Sammy used to do that all the time! 
occasionally she will lay down by her bowl and rest her head on the rim of it but she used to lay with her ear in her water everyday! 

hopefully the picture works lol


----------



## Bentleysmom (Aug 11, 2012)

Just saw this on dog shaming..maybe we should consider it?? LOL


----------



## JayBen (Aug 30, 2012)

Oh my...lol thats great


----------



## mlbdenver (Jun 26, 2012)

JayBen said:


> Does anyone have a pup that does this? I found her the first few times in the morning with her ear dipped in the bowl and soaking wet. A few weeks later she started putting her entire head sideways in the bowl. There hasn't been a lot or any water in the bowl when she does this...i just think its so weird. I laugh every time i see it. I will have to try to take a picture of her doing this.
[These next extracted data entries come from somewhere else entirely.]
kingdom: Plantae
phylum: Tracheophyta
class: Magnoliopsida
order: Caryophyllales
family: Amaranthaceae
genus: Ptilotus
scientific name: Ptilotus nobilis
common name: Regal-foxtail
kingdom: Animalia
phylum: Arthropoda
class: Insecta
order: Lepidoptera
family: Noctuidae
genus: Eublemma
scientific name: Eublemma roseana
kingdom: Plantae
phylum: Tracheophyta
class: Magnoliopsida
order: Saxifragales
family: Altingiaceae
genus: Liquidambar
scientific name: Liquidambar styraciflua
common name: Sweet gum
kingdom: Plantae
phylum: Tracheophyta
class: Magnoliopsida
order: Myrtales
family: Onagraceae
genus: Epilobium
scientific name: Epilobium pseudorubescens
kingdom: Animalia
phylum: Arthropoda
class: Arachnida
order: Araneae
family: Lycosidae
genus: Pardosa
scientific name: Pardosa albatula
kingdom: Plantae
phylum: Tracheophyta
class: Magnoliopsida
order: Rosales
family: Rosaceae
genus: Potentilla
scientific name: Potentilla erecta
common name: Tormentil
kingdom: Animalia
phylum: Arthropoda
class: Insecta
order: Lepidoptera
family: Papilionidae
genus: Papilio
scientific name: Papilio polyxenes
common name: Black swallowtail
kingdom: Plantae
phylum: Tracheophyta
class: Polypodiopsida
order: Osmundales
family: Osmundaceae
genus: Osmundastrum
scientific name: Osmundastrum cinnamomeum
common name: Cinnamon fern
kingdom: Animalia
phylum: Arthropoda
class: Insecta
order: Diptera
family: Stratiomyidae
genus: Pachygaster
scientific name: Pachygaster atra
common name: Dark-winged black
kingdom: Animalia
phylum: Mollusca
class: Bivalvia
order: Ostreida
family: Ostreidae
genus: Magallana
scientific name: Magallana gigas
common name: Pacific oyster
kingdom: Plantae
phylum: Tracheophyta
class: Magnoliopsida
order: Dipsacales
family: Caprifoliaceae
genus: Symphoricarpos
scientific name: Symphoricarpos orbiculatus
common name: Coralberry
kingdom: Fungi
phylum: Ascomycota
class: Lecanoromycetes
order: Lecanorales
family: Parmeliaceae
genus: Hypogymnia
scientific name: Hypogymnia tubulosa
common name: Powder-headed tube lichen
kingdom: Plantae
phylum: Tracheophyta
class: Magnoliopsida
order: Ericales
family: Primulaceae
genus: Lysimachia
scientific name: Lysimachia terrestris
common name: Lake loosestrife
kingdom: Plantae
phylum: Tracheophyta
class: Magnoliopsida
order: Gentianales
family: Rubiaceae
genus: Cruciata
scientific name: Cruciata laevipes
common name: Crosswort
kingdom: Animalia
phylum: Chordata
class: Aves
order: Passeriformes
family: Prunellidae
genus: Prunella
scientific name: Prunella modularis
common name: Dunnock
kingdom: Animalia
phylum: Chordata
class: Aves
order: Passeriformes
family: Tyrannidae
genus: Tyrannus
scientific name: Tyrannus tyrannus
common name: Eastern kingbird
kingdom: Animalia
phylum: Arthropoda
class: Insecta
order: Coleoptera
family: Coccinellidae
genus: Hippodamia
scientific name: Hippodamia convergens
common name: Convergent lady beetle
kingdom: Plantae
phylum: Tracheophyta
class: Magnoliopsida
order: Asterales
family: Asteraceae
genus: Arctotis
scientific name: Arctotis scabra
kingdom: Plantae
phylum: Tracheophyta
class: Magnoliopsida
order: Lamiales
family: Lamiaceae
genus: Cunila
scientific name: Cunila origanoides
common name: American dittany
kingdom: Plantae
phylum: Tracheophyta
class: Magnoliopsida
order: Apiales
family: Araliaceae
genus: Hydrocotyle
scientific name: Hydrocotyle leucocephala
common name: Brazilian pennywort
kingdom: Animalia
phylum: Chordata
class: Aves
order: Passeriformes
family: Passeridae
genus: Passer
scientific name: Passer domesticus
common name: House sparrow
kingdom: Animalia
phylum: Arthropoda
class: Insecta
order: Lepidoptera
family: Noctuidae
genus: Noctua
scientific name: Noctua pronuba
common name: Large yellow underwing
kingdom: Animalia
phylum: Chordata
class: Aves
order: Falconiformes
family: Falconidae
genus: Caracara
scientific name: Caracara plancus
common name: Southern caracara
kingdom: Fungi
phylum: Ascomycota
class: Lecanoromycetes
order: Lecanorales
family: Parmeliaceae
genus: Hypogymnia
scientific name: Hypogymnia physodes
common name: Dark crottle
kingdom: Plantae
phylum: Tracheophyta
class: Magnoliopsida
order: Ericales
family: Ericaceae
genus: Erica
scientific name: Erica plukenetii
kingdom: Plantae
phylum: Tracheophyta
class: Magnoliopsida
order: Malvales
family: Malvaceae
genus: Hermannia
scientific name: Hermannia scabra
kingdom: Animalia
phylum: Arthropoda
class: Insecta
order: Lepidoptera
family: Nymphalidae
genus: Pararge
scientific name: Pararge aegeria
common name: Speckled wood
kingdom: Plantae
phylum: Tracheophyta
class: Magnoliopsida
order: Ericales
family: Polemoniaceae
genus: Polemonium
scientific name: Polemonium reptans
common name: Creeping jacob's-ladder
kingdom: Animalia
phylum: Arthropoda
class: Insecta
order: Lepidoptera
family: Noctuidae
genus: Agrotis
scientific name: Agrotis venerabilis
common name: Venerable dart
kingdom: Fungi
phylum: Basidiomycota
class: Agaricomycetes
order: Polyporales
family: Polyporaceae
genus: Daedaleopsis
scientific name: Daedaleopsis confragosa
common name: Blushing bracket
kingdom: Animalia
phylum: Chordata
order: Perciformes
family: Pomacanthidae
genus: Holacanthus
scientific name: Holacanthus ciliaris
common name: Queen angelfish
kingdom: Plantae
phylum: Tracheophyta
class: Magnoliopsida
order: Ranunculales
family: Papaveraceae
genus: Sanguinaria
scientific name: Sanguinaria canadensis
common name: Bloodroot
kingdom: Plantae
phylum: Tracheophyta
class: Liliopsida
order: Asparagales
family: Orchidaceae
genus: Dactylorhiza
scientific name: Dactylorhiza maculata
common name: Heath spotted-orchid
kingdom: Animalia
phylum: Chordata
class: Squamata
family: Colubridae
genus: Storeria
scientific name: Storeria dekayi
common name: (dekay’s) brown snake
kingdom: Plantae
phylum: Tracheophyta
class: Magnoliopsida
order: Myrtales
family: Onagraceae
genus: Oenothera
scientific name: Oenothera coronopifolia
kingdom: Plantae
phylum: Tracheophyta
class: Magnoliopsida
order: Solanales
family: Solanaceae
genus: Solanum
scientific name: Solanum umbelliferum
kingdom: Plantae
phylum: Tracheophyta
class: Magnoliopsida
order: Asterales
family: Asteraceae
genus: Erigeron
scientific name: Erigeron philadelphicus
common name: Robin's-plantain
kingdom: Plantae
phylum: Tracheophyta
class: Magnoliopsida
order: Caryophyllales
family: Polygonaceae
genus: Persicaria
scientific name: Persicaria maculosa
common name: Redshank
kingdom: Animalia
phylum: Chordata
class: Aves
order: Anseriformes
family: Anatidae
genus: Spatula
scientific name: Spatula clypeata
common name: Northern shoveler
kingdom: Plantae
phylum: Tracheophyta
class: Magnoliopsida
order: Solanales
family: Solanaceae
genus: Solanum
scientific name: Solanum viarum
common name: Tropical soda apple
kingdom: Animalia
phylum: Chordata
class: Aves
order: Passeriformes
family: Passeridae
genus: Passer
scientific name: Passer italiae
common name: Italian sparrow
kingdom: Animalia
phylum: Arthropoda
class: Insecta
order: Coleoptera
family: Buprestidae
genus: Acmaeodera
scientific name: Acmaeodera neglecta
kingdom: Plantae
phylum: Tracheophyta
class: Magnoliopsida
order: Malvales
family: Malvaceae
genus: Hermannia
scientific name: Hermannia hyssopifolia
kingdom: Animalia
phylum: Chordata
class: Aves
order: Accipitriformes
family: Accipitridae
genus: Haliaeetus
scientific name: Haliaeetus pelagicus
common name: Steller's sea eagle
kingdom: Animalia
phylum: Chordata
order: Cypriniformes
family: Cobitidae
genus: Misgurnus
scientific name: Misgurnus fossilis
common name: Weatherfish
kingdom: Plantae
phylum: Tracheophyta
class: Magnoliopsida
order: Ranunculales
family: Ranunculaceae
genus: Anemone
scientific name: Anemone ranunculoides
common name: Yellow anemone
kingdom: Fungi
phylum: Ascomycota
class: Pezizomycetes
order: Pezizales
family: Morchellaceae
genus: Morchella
Maybe not his head, but when Wally was first brought home, he couldn't help but fall asleep next to (or in) his water bowl. I've got quite a few shots like this:


----------



## doggiedad (Aug 27, 2011)

your pups actions sounds cute. i use to take my pups water bowl away
around 7:00 PM.


----------



## Golden4Life (May 6, 2009)

:worthlessOh man!


----------



## Umqueen33 (Jul 24, 2012)

Charley fell asleep in his water bowl all of the time when he was younger. It was so cute to see!


----------



## ajmilton1978 (Nov 12, 2014)

*Puppy sleeps in water bowl*

Hi does anyone else's Golden Retriever sleep next to/or with part of their body in their water bowl?


----------



## thorbreafortuna (Jun 9, 2013)

No, but this is adorable


----------



## Franco80 (Oct 22, 2014)

One of Dukes brother or sisters. I have another photo of him or her with their head fast asleep, right in the food bowl(but it's still on the camera).


----------



## Henry's Mum (Nov 6, 2013)

When it was warm last year Henry (nearly 5 months then) used to paw all the water out and lie in the puddle *:*


----------



## Henry's Mum (Nov 6, 2013)

look at those paws. At 15 months he is now a lean 80 pounds!!!!


----------